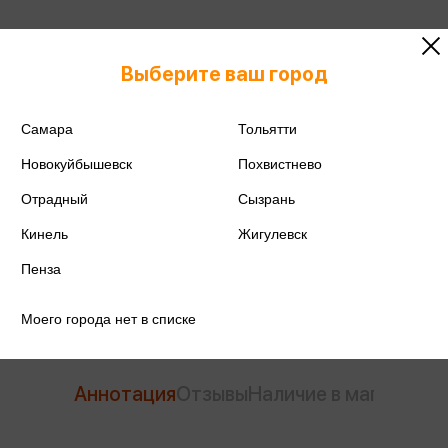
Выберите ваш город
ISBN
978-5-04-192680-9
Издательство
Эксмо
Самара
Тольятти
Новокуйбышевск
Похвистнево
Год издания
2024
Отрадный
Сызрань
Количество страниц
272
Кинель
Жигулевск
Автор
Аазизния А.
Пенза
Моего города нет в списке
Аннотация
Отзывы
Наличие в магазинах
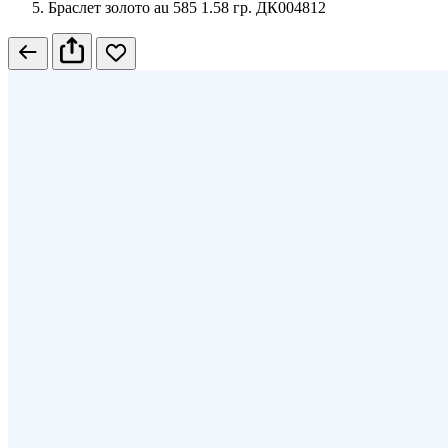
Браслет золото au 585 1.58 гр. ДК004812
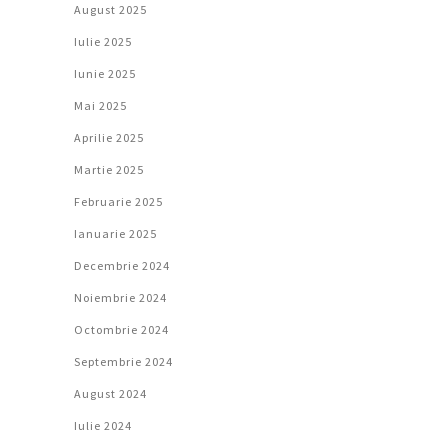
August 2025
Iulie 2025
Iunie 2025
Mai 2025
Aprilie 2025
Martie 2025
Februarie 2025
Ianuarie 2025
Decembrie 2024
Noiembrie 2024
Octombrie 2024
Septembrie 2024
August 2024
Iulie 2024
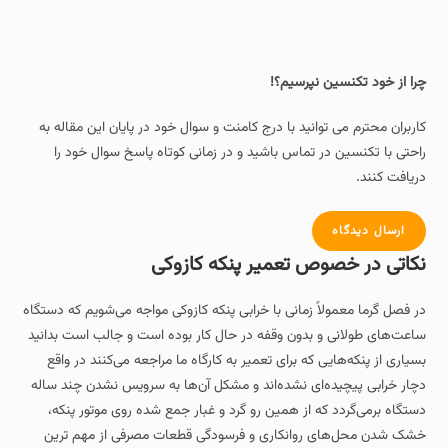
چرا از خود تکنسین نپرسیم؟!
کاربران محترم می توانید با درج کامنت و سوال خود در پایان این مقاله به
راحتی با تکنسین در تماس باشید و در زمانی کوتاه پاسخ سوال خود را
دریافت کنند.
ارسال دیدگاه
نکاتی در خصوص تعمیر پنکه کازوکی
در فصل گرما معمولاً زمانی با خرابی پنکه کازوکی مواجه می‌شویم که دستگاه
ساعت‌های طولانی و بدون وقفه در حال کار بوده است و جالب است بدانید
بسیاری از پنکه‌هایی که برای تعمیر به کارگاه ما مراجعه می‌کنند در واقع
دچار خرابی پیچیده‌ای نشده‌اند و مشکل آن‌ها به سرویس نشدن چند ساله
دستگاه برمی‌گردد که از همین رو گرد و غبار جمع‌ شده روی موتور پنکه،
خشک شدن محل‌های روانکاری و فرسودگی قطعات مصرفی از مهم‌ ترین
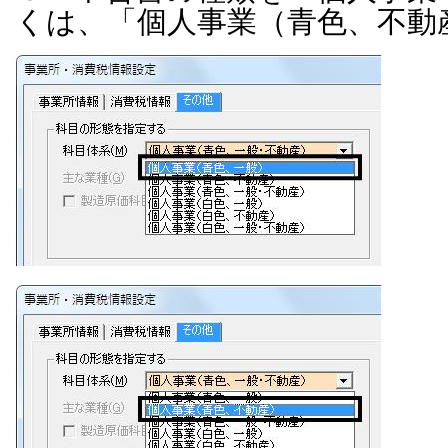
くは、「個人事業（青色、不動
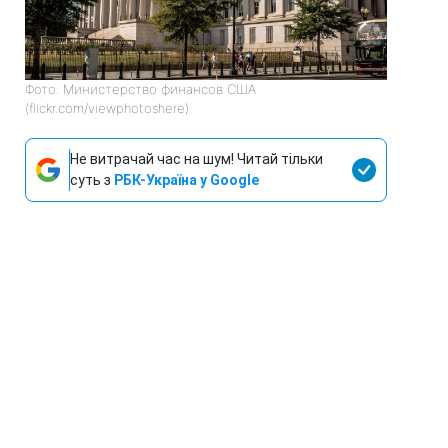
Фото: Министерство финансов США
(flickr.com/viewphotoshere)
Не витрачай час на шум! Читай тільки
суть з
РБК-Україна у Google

++++++

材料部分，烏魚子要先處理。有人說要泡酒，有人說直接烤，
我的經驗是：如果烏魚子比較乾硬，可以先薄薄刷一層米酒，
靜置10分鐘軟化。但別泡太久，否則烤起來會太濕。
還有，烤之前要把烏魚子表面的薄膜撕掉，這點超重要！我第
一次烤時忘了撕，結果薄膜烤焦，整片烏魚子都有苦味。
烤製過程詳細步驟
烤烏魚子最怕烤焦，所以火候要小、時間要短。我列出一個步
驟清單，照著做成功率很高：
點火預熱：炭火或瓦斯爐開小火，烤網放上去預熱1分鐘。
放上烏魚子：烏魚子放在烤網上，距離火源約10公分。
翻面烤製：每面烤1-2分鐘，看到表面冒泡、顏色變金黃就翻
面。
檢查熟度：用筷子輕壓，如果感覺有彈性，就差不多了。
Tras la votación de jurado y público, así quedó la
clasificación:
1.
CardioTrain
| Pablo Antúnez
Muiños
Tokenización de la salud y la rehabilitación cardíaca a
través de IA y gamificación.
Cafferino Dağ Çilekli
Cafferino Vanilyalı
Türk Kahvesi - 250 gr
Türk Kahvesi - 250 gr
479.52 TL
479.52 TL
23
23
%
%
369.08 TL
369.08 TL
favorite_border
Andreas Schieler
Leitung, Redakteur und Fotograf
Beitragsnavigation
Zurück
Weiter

++++++

• _About this task_: Convert the entries from the line containing "August 2025" through the line containing "くは、「個人事業（青色、不動" into a Markdown table with columns Row and Text, numbering each line and skipping blank ones. Omit the pictures.

• _Problem solution_:
| Row | Text |
|---|---|
| 1 | August 2025 |
| 2 | Iulie 2025 |
| 3 | Iunie 2025 |
| 4 | Mai 2025 |
| 5 | Aprilie 2025 |
| 6 | Martie 2025 |
| 7 | Februarie 2025 |
| 8 | Ianuarie 2025 |
| 9 | Decembrie 2024 |
| 10 | Noiembrie 2024 |
| 11 | Octombrie 2024 |
| 12 | Septembrie 2024 |
| 13 | August 2024 |
| 14 | Iulie 2024 |
| 15 | چرا از خود تکنسین نپرسیم؟! |
| 16 | کاربران محترم می توانید با درج کامنت و سوال خود در پایان این مقاله به |
| 17 | راحتی با تکنسین در تماس باشید و در زمانی کوتاه پاسخ سوال خود را |
| 18 | دریافت کنند. |
| 19 | ارسال دیدگاه |
| 20 | نکاتی در خصوص تعمیر پنکه کازوکی |
| 21 | در فصل گرما معمولاً زمانی با خرابی پنکه کازوکی مواجه می‌شویم که دستگاه |
| 22 | ساعت‌های طولانی و بدون وقفه در حال کار بوده است و جالب است بدانید |
| 23 | بسیاری از پنکه‌هایی که برای تعمیر به کارگاه ما مراجعه می‌کنند در واقع |
| 24 | دچار خرابی پیچیده‌ای نشده‌اند و مشکل آن‌ها به سرویس نشدن چند ساله |
| 25 | دستگاه برمی‌گردد که از همین رو گرد و غبار جمع‌ شده روی موتور پنکه، |
| 26 | خشک شدن محل‌های روانکاری و فرسودگی قطعات مصرفی از مهم‌ ترین |
| 27 | くは、「個人事業（青色、不動 |